Electricity Featured

Senate blames power sector crisis on poor coordination

The Senate on Tuesday said the crisis in the nation’s power sector was due to the lack of adequate coordination among the operators in the value chains.

The Chairman, Senate Committee on Power, Gabriel Suswam, stated this at the end of a three-day investigative hearing on the power sector recovery plan in Abuja.

Suswan noted that the nation’s bid to achieve stable electricity supply could be a mirage if the firms responsible for power generation, distribution and transmission, continued to indulge in the current blame game among them.

Stakeholders in the sector, particularly the management of generation companies, distribution companies and the Transmission Company of Nigeria, had presented contradictory positions on the poor state of power in the country.

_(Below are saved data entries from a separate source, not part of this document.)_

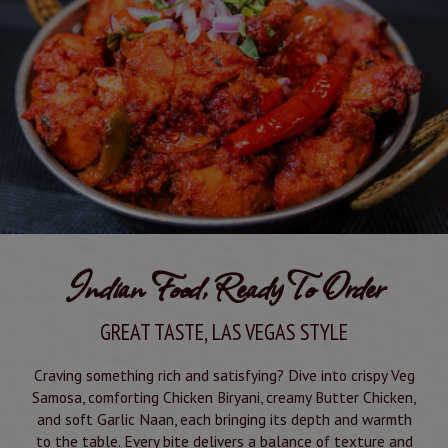
Indian Food, Ready To Order
GREAT TASTE, LAS VEGAS STYLE
Craving something rich and satisfying? Dive into crispy Veg
Samosa, comforting Chicken Biryani, creamy Butter Chicken,
and soft Garlic Naan, each bringing its depth and warmth
to the table. Every bite delivers a balance of texture and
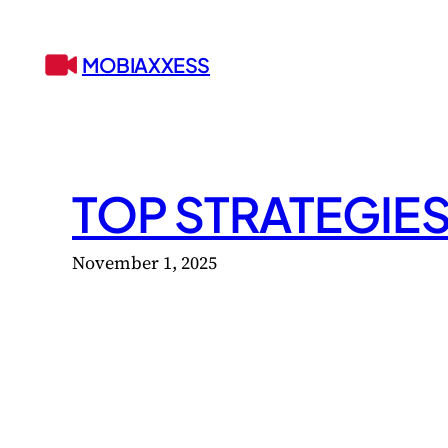
Skip
to
MOBIAXXESS
content
TOP STRATEGIE
November 1, 2025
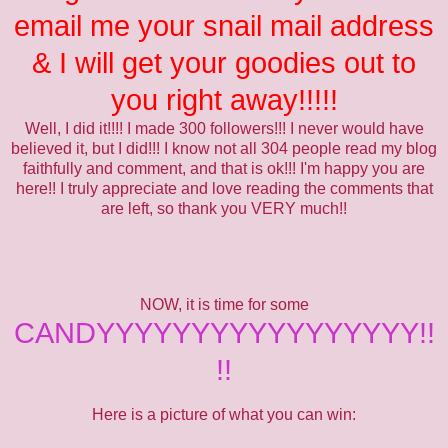
email me your snail mail address
& I will get your goodies out to
you right away!!!!!
Well, I did it!!!! I made 300 followers!!! I never would have
believed it, but I did!!! I know not all 304 people read my blog
faithfully and comment, and that is ok!!! I'm happy you are
here!! I truly appreciate and love reading the comments that
are left, so thank you VERY much!!
NOW, it is time for some
CANDYYYYYYYYYYYYYYYYY!!
!!
Here is a picture of what you can win:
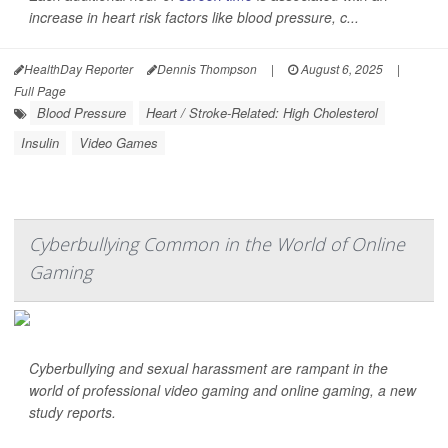
increase in heart risk factors like blood pressure, c...
HealthDay Reporter
Dennis Thompson
|
August 6, 2025
|
Full Page
Blood Pressure
Heart / Stroke-Related: High Cholesterol
Insulin
Video Games
Cyberbullying Common in the World of Online
Gaming
Cyberbullying and sexual harassment are rampant in the
world of professional video gaming and online gaming, a new
study reports.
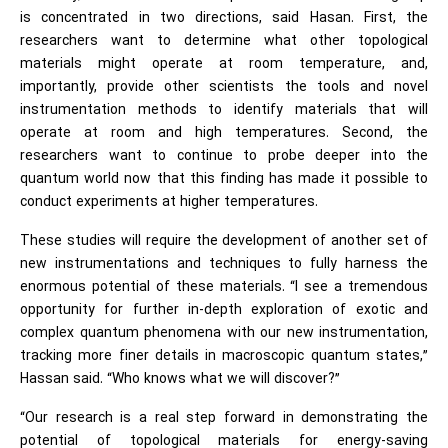
is concentrated in two directions, said Hasan. First, the
researchers want to determine what other topological
materials might operate at room temperature, and,
importantly, provide other scientists the tools and novel
instrumentation methods to identify materials that will
operate at room and high temperatures. Second, the
researchers want to continue to probe deeper into the
quantum world now that this finding has made it possible to
conduct experiments at higher temperatures.
These studies will require the development of another set of
new instrumentations and techniques to fully harness the
enormous potential of these materials. “I see a tremendous
opportunity for further in-depth exploration of exotic and
complex quantum phenomena with our new instrumentation,
tracking more finer details in macroscopic quantum states,”
Hassan said. “Who knows what we will discover?”
“Our research is a real step forward in demonstrating the
potential of topological materials for energy-saving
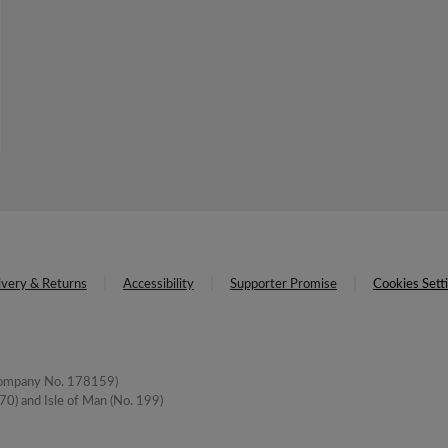
ivery & Returns
Accessibility
Supporter Promise
Cookies Sett
(Company No. 178159)
0) and Isle of Man (No. 199)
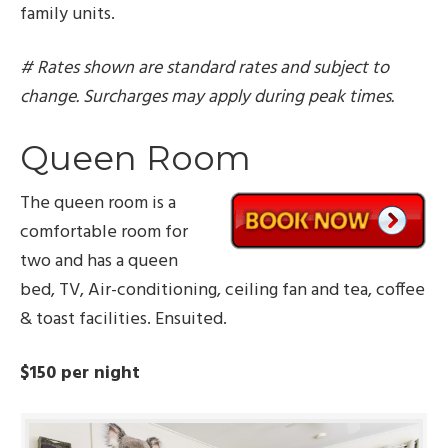
family units.
# Rates shown are standard rates and subject to
change. Surcharges may apply during peak times.
Queen Room
The queen room is a
comfortable room for
two and has a queen
bed, TV, Air-conditioning, ceiling fan and tea, coffee
& toast facilities. Ensuited.
$150 per night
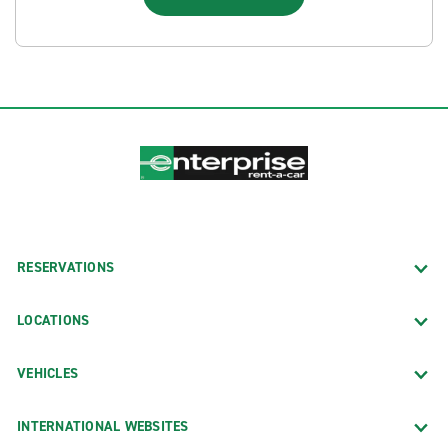
RESERVATIONS
LOCATIONS
VEHICLES
INTERNATIONAL WEBSITES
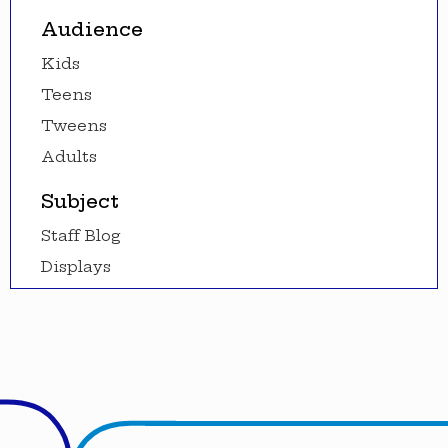
Audience
Kids
Teens
Tweens
Adults
Subject
Staff Blog
Displays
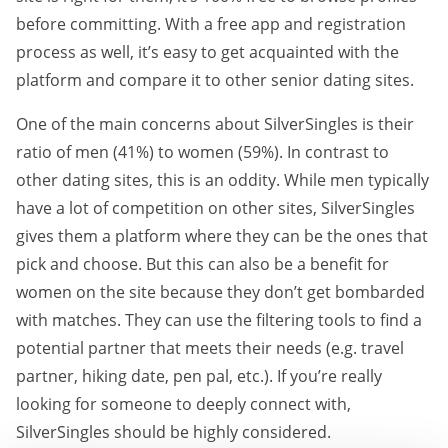
before committing. With a free app and registration
process as well, it’s easy to get acquainted with the
platform and compare it to other senior dating sites.
One of the main concerns about SilverSingles is their
ratio of men (41%) to women (59%). In contrast to
other dating sites, this is an oddity. While men typically
have a lot of competition on other sites, SilverSingles
gives them a platform where they can be the ones that
pick and choose. But this can also be a benefit for
women on the site because they don’t get bombarded
with matches. They can use the filtering tools to find a
potential partner that meets their needs (e.g. travel
partner, hiking date, pen pal, etc.). If you’re really
looking for someone to deeply connect with,
SilverSingles should be highly considered.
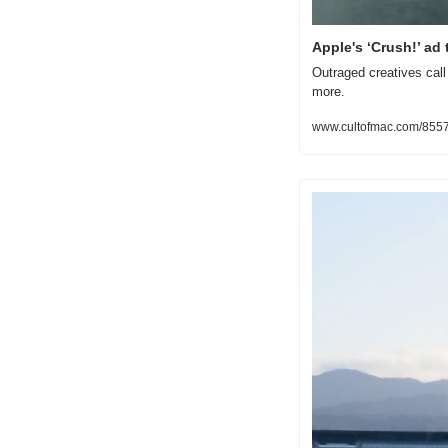
Apple's ‘Crush!’ ad
Outraged creatives call 
more.
www.cultofmac.com/855746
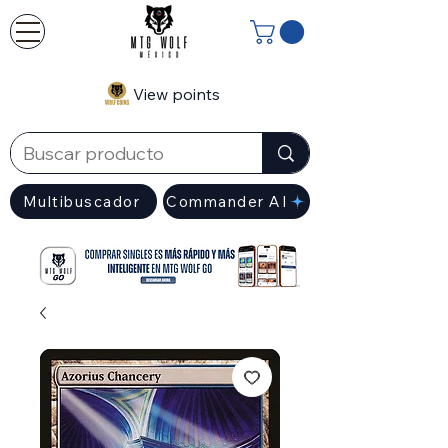
View points
Multibuscador
Commander AI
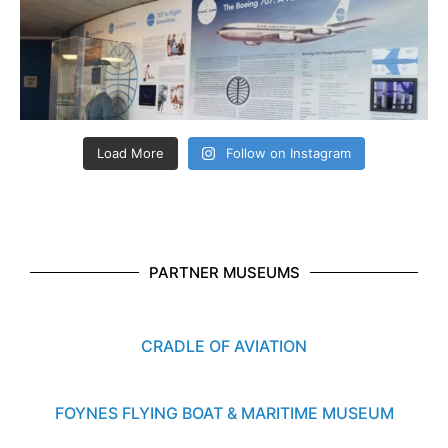
Load More
Follow on Instagram
PARTNER MUSEUMS
CRADLE OF AVIATION
FOYNES FLYING BOAT & MARITIME MUSEUM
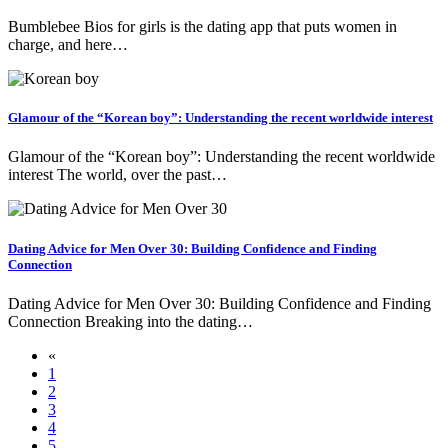
Bumblebee Bios for girls is the dating app that puts women in
charge, and here…
Glamour of the “Korean boy”: Understanding the recent worldwide interest
Glamour of the “Korean boy”: Understanding the recent worldwide
interest The world, over the past…
Dating Advice for Men Over 30: Building Confidence and Finding
Connection
Dating Advice for Men Over 30: Building Confidence and Finding
Connection Breaking into the dating…
«
1
2
3
4
5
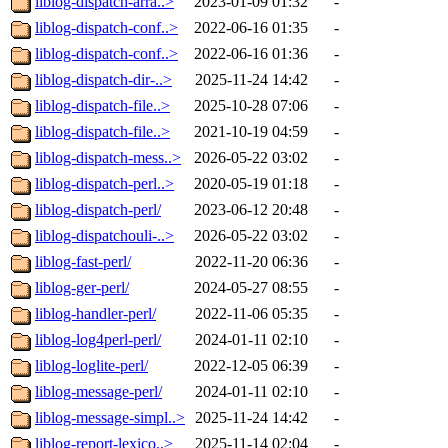
liblog-dispatch-arra..>
2023-01-09 01:32
-
liblog-dispatch-conf..>
2022-06-16 01:35
-
liblog-dispatch-conf..>
2022-06-16 01:36
-
liblog-dispatch-dir-..>
2025-11-24 14:42
-
liblog-dispatch-file..>
2025-10-28 07:06
-
liblog-dispatch-file..>
2021-10-19 04:59
-
liblog-dispatch-mess..>
2026-05-22 03:02
-
liblog-dispatch-perl..>
2020-05-19 01:18
-
liblog-dispatch-perl/
2023-06-12 20:48
-
liblog-dispatchouli-..>
2026-05-22 03:02
-
liblog-fast-perl/
2022-11-20 06:36
-
liblog-ger-perl/
2024-05-27 08:55
-
liblog-handler-perl/
2022-11-06 05:35
-
liblog-log4perl-perl/
2024-01-11 02:10
-
liblog-loglite-perl/
2022-12-05 06:39
-
liblog-message-perl/
2024-01-11 02:10
-
liblog-message-simpl..>
2025-11-24 14:42
-
liblog-report-lexico..>
2025-11-14 02:04
-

The Gencos blamed the Discos for not remitting adequate funds from the power generated and sold to them as well as lacking in capacity to distribute generated power.

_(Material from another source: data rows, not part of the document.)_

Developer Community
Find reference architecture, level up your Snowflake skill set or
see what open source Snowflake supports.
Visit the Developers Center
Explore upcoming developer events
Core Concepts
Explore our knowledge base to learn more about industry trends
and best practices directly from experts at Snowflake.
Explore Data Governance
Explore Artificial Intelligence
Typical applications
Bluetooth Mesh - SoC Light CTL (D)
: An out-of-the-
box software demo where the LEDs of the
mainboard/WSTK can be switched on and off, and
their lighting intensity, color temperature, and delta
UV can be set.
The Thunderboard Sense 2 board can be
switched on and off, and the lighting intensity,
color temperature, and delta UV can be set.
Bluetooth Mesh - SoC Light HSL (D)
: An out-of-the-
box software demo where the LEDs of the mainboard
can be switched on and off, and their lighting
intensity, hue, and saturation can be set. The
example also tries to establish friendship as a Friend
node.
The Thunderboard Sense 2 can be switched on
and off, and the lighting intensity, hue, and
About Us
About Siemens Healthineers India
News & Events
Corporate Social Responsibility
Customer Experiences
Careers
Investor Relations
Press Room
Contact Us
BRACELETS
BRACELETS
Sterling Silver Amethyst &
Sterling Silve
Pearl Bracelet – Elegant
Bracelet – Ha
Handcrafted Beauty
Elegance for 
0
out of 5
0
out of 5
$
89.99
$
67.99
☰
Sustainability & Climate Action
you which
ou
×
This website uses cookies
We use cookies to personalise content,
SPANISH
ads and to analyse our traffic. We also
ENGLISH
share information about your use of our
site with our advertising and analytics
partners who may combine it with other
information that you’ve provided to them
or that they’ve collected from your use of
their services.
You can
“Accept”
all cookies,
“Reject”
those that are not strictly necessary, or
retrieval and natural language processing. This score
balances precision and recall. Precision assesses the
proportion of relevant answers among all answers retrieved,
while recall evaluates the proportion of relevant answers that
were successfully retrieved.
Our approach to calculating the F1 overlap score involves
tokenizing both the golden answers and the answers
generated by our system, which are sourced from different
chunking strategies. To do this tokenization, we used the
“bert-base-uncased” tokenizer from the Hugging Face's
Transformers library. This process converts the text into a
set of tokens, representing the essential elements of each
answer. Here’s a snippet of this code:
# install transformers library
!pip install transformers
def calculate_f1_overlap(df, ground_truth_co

But reacting to their various submissions, Suswan said the Senate was determined to ensure sanity in the system.

He said, “You will discover that from what we have heard for the past three days, there is a serious misalignment in the power sector.

“In spite of the huge expenditure, we have been unable to achieve anything because there is no proper coordination.

“We have listened to presentations from the government side and the operators and we have seen that there is no alignment anywhere and that is the problem.”

He added, “The blame game among them has to stop. Once there is an alignment and proper coordination, there will be sanity and progress.

“ If Gencos generate 13,000 megawatts and transmission is able to transmit at least 10,000 megawatts, and Discos are able to absolve all with proper tariff, it will make the sector solvent.

“Once there’s money in the sector, the other potential investors will come in. The banks will be able to also put in more money so that the sector will begin to run on its own.

“Where we are now, it will be unthinkable that government will stop providing the intervention. Once that stops, everything will collapse.

“We are spending huge amount of money paying for debt that is already owed.”

Suswan said it imperative now to focus on how to address the issue of infrastructural deficit in the power sector.